## PROBLEM DETAILS
Each line of the data holding "JSON" should be found and copied.

*** ENTRIES SHOWN Section Begins ***

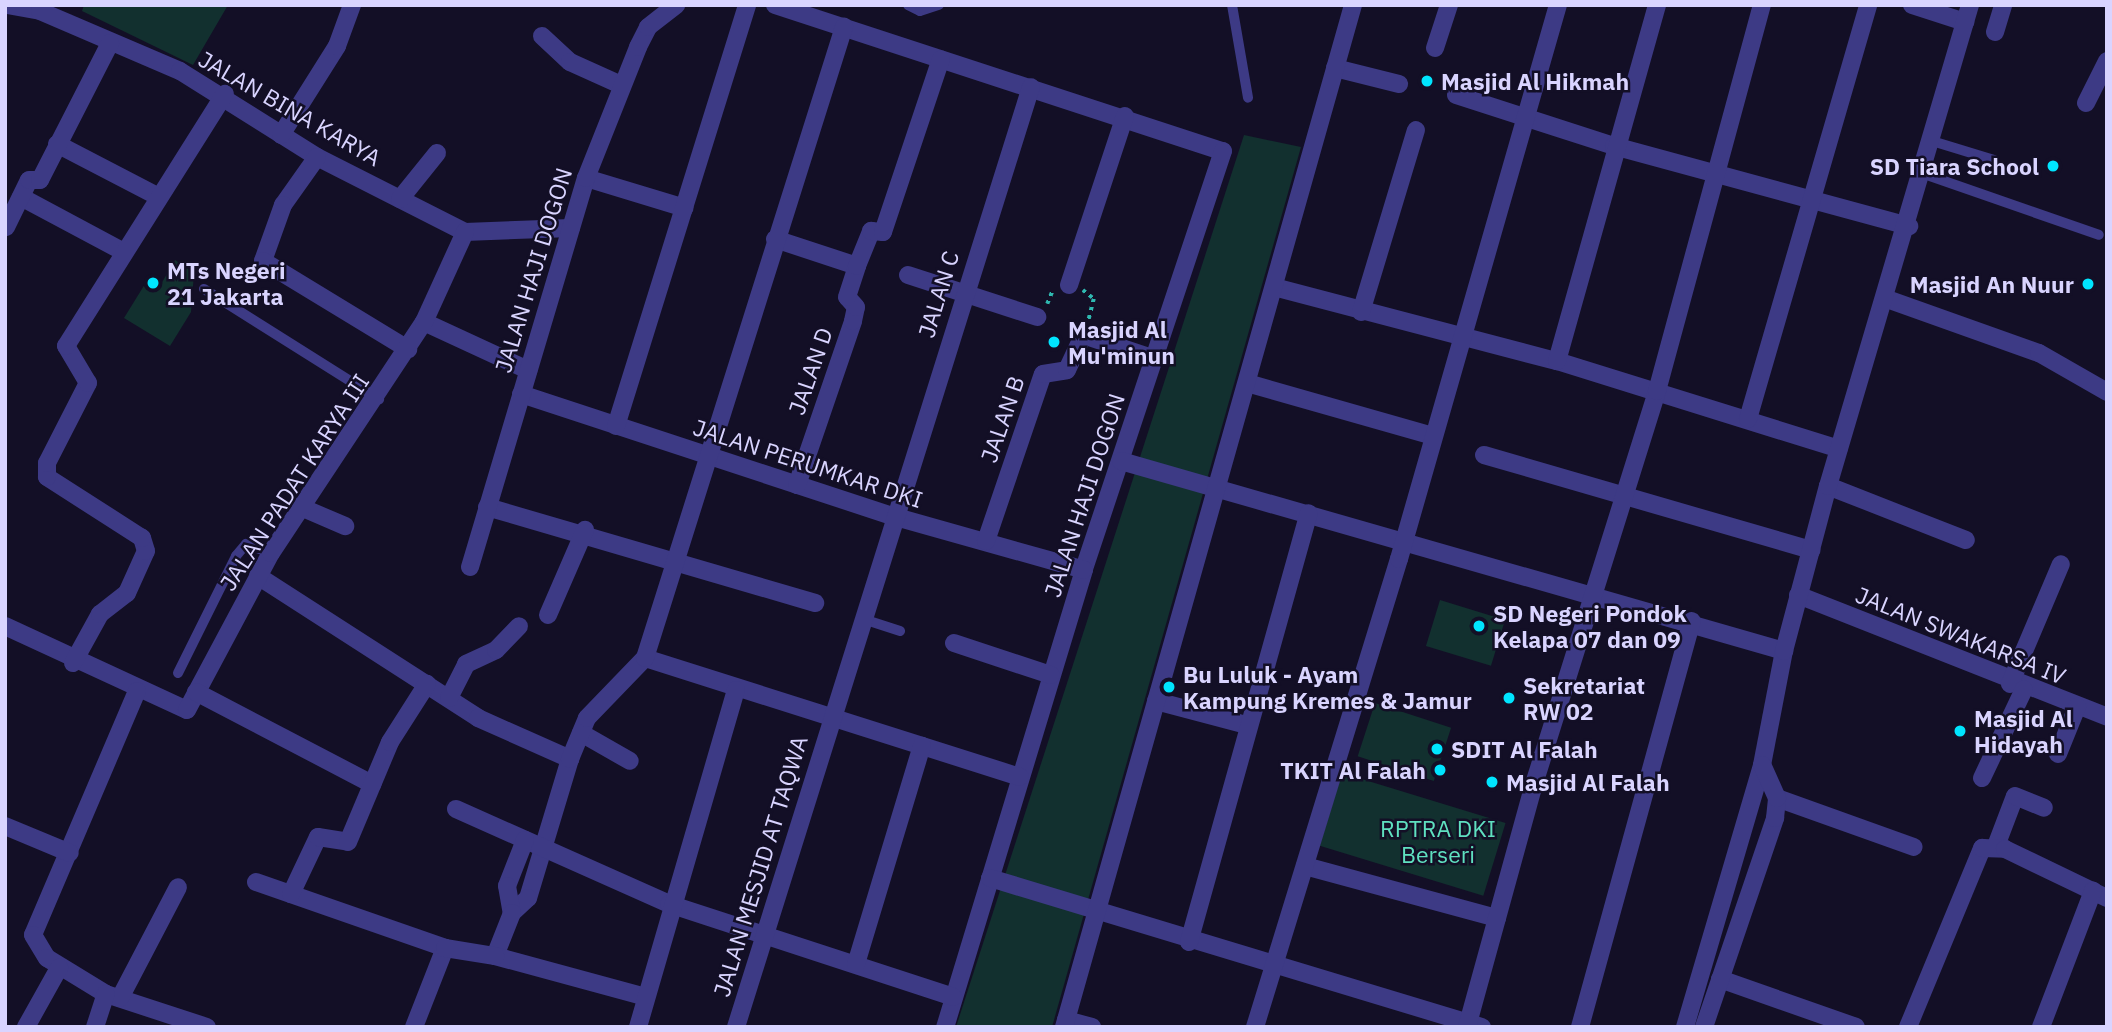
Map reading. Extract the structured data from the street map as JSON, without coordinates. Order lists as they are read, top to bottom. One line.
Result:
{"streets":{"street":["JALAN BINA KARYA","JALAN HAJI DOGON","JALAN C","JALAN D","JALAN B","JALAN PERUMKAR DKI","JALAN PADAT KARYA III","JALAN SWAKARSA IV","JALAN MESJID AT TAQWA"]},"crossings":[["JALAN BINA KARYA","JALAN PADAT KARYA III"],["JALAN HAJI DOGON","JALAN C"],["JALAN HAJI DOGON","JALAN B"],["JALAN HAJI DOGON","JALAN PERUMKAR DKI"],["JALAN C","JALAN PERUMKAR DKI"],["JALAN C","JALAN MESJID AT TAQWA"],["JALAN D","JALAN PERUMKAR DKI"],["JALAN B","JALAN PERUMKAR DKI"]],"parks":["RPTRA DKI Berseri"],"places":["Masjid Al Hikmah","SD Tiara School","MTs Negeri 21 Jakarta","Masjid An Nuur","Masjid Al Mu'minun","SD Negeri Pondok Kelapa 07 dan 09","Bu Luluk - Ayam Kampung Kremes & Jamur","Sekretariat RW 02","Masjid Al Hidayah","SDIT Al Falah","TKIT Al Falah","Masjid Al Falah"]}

*** ENTRIES SHOWN Section Ends ***
*** ENTRIES SHOWN Section Begins ***

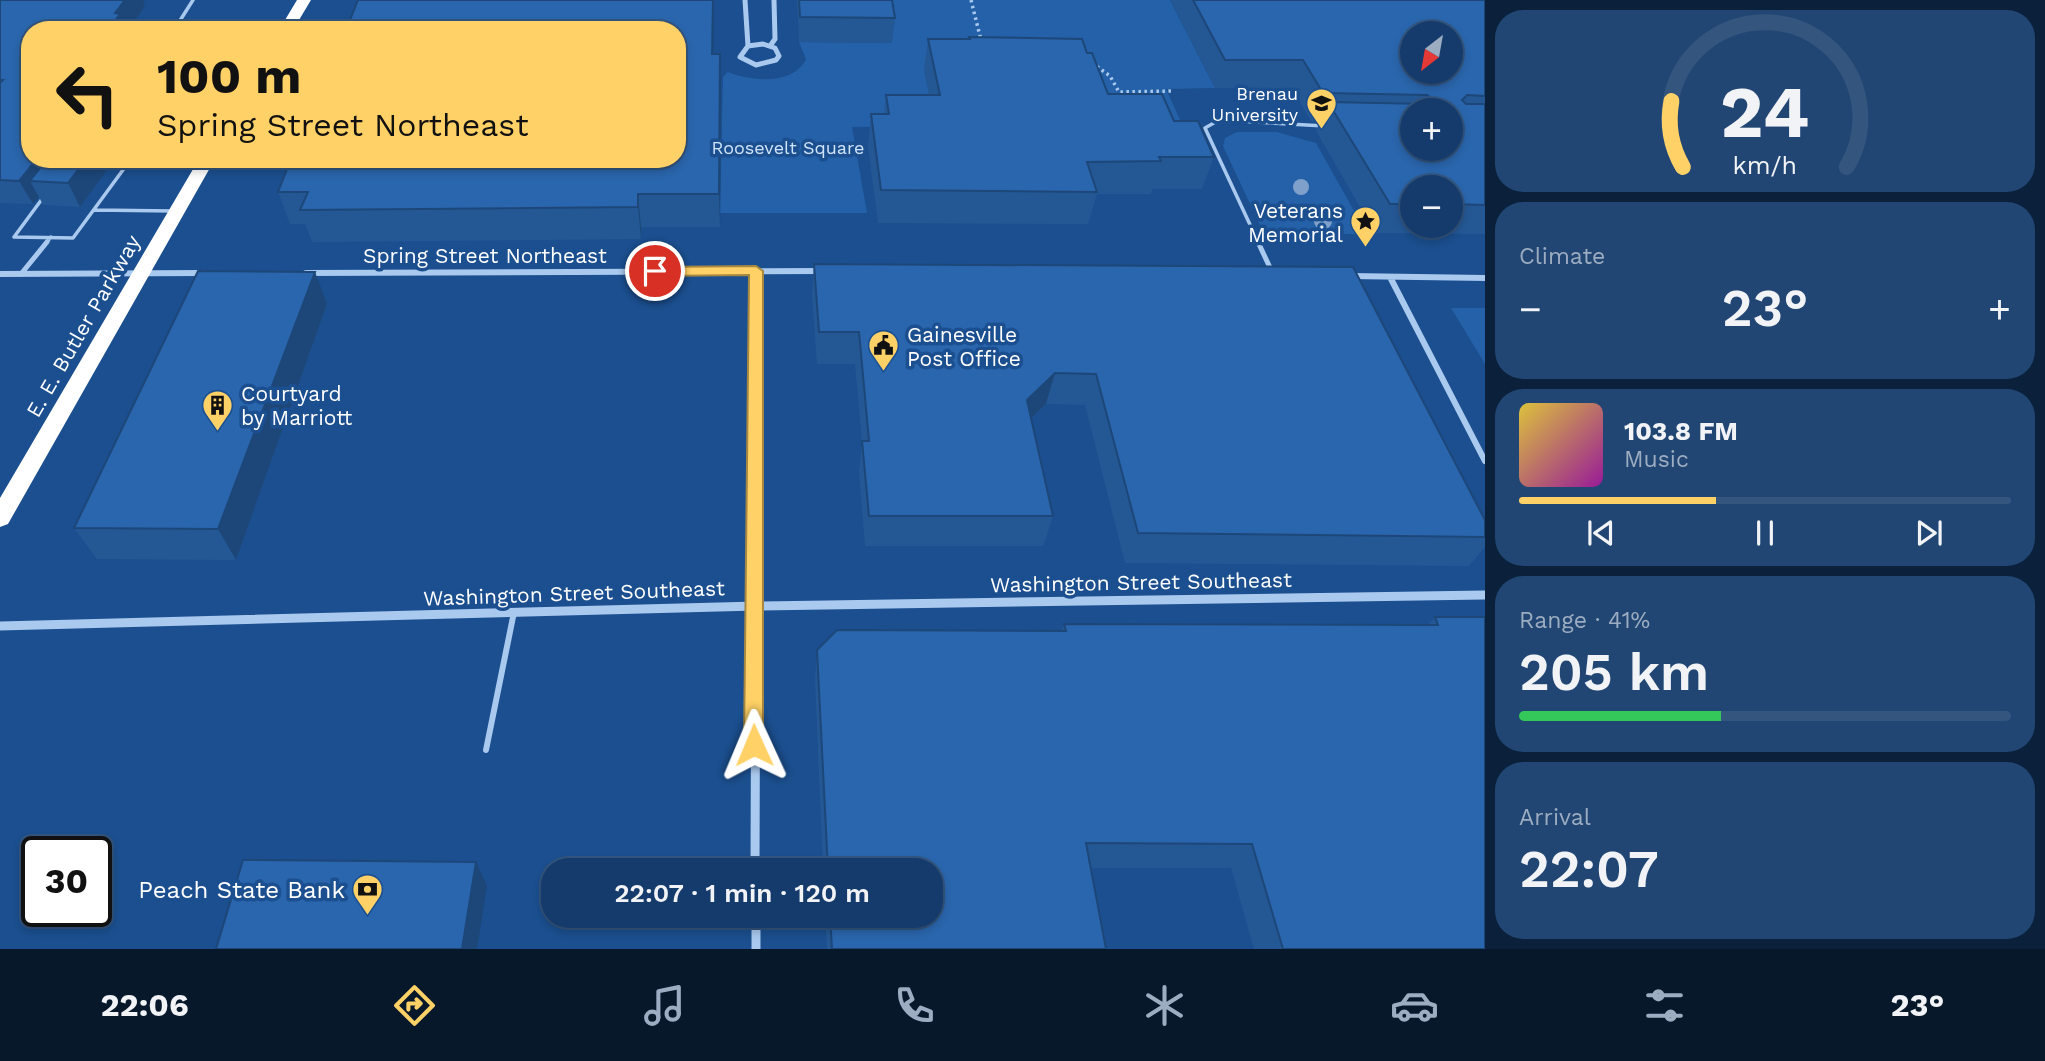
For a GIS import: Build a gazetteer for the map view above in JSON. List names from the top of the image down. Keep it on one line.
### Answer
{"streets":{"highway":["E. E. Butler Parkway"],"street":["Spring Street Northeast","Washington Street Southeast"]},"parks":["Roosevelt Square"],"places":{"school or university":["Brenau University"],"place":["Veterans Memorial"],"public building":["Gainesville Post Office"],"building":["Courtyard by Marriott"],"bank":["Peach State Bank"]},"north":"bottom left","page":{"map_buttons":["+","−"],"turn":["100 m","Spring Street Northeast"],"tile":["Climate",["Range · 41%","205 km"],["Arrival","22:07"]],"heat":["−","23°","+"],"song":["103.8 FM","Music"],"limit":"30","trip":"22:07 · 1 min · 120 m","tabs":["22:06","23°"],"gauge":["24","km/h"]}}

*** ENTRIES SHOWN Section Ends ***

## RESPONSE
Map reading. Extract the structured data from the street map as JSON, without coordinates. Order lists as they are read, top to bottom. One line.
For a GIS import: Build a gazetteer for the map view above in JSON. List names from the top of the image down. Keep it on one line.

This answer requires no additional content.